Intranasal absorption of dry powder epinephrine is faster than EpiPen offering a clinical advantage in the short therapeutic window for the treatment of anaphylaxis. The FMXIN002 product offers a needle-free, pocket-size, safe, user-friendly, and stable alternative to epinephrine autoinjectors.
肾上腺素肌内(IM)自动注射器是治疗 I 型即刻过敏反应(type I)的救命药物。然而,由于保质期短、成本高、使用恐惧或携带不便,它有时会被错误使用或使用不足。FMXIN002 是一种肾上腺素鼻内粉雾剂,作为无针替代药物而开发。
比较 FMXIN002 鼻内喷雾与自动注射器给药后肾上腺素的药代动力学、药效学和安全性。

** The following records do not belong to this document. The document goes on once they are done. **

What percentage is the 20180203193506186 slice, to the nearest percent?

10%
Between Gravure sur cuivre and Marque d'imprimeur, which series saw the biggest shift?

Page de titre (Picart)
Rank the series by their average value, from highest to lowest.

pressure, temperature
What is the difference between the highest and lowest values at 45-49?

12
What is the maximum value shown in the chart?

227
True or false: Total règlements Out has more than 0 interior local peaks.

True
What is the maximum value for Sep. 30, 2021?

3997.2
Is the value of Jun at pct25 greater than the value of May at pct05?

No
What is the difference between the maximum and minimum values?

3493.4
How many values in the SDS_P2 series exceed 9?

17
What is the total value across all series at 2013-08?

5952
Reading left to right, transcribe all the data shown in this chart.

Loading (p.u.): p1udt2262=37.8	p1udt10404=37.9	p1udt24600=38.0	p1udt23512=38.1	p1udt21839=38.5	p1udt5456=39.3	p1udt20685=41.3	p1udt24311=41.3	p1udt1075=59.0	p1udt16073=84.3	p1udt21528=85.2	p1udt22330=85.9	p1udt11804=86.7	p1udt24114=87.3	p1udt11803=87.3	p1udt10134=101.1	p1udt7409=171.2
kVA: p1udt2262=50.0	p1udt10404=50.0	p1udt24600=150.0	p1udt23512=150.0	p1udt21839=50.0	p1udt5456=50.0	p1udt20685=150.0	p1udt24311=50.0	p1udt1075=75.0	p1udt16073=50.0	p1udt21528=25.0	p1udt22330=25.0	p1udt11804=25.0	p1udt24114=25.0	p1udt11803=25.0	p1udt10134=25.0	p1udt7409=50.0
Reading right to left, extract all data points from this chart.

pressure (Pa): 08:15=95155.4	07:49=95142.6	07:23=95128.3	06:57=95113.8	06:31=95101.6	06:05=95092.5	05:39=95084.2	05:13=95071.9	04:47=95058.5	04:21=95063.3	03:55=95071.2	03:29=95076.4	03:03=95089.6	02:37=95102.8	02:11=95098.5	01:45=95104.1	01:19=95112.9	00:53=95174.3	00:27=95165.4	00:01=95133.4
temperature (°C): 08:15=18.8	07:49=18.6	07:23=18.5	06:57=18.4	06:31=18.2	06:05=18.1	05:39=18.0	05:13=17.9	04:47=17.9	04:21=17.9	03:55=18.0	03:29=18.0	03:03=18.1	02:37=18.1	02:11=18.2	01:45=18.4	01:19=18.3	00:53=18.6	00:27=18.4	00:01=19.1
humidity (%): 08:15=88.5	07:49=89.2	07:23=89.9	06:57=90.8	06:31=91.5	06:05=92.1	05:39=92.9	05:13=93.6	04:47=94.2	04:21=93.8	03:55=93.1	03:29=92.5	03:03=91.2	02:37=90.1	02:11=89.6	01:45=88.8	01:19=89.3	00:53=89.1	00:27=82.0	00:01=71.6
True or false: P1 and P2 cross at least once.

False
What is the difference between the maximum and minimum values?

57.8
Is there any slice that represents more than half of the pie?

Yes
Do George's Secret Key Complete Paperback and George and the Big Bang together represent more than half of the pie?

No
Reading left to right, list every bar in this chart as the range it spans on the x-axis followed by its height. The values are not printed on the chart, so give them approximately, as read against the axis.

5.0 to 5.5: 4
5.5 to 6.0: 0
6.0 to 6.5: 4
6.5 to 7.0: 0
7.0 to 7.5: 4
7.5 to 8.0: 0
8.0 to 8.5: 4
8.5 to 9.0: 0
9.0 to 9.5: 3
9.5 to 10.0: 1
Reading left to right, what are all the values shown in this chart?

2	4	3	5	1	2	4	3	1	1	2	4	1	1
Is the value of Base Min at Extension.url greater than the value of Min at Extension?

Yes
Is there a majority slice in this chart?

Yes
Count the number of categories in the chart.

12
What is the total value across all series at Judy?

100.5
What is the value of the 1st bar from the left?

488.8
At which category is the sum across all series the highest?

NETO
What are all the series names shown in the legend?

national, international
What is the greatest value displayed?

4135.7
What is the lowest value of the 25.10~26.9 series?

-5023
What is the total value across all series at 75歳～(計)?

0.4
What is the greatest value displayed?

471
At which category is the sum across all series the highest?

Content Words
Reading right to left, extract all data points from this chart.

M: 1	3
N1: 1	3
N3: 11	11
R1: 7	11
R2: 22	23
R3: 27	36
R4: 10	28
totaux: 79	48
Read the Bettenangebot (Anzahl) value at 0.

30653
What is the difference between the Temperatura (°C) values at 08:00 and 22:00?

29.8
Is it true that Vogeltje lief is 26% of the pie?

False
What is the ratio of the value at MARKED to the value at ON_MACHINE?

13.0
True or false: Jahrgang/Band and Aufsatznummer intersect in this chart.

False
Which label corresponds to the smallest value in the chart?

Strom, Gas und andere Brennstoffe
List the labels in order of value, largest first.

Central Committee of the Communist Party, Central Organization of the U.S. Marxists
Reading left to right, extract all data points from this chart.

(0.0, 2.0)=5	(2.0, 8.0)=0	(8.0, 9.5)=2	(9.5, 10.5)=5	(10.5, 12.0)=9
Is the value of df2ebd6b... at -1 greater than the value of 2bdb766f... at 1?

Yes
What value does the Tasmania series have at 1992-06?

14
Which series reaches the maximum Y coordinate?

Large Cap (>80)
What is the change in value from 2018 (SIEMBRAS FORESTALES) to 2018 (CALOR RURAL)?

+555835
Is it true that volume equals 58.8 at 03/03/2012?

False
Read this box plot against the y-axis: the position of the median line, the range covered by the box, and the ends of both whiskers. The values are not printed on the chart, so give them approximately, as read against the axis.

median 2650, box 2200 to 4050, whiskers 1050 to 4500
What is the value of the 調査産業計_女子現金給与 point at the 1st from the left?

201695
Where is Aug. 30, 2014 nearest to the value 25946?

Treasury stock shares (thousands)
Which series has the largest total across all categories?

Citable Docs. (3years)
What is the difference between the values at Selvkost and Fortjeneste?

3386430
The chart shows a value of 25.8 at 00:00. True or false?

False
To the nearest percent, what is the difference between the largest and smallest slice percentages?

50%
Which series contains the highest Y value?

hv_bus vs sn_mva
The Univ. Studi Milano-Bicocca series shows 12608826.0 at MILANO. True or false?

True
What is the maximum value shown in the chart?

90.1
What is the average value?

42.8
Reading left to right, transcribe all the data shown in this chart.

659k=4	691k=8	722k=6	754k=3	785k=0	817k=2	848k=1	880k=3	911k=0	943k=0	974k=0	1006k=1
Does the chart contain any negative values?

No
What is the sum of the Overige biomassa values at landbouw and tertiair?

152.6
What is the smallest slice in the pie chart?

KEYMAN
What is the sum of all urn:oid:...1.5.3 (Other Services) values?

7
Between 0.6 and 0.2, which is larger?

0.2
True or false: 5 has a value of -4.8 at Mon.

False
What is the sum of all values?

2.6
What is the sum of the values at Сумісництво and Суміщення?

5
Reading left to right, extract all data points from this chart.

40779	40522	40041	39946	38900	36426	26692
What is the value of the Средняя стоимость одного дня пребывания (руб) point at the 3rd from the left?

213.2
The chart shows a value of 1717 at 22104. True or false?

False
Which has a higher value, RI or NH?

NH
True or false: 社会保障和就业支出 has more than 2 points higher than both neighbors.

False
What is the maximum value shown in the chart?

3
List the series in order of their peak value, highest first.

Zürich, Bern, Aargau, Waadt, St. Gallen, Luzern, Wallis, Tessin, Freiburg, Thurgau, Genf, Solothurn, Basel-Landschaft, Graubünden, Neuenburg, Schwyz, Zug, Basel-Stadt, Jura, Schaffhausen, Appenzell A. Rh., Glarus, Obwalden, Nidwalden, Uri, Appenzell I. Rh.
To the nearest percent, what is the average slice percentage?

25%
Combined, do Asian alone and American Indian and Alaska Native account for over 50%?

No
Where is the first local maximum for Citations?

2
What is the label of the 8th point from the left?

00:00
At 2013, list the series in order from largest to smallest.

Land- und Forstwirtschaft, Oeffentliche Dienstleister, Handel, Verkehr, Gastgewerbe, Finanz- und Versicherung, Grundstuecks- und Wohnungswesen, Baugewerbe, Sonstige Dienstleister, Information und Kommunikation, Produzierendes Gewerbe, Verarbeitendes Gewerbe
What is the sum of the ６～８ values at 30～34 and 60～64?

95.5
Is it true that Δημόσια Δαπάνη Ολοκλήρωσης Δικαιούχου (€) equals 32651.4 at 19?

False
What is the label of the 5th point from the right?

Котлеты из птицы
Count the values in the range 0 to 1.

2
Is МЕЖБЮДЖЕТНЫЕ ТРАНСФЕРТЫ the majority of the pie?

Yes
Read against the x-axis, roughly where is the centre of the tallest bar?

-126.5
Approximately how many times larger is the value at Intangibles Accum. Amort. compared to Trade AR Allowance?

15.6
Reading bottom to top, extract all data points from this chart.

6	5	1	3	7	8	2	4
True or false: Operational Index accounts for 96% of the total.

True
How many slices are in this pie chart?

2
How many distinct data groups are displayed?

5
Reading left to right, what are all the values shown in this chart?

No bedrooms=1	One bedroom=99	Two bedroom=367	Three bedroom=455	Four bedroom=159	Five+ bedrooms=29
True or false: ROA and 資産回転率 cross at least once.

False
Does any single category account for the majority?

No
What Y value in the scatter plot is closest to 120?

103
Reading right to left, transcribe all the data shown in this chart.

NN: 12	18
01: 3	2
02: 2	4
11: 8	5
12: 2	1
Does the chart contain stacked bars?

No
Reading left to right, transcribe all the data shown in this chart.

对 12 例无哮喘的季节性过敏性鼻炎成人进行开放性试验。比较了 FMXIN002(1.6mg 和 3.2mg)鼻内给药(有/无鼻过敏原挑战)与 IM(0.3mg)EpiPen 之间的肾上腺素药代动力学、药效学和安全性。
FMXIN002 3.2mg 在鼻过敏原挑战后给药,Tmax 短于 EpiPen(中位数:2.5 分钟 vs 9.0 分钟,统计学无显著性差异[NS]),在吸收期 100pg/mL 时测量分析物浓度的时间也明显缩短pg/mL(FMXIN002 中位数:1.0 分钟 vs 3.0 分钟,P<.02)。此外,在挑战测试后给予 FMXIN002 3.2mg 可使最大测量血浆分析物浓度在采样期内翻倍(1110 对 551pg/mL,NS);0 至 8 小时的 AUC 高 56%(672 对 431 小时 pg/mL,与 EpiPen 相比,NS)。所有治疗的药效反应均相当。FMXIN002 耐受性良好,治疗引起的不良事件(AE)轻微、局部且自行缓解。在我们的研究中,未报告使用 EpiPen 后出现 AE。FMXIN002 在室温条件下稳定 2 年。然而,药代动力学的变异性(以变异系数表示)很高。有鼻过敏原挑战史会导致吸收速度和速度的实质性增加。
干粉肾上腺素的鼻内吸收速度快于 EpiPen,为治疗过敏反应的治疗窗口提供了临床优势。FMXIN002 产品提供了一种无针、口袋大小、安全、用户友好且稳定的肾上腺素自动注射器替代品。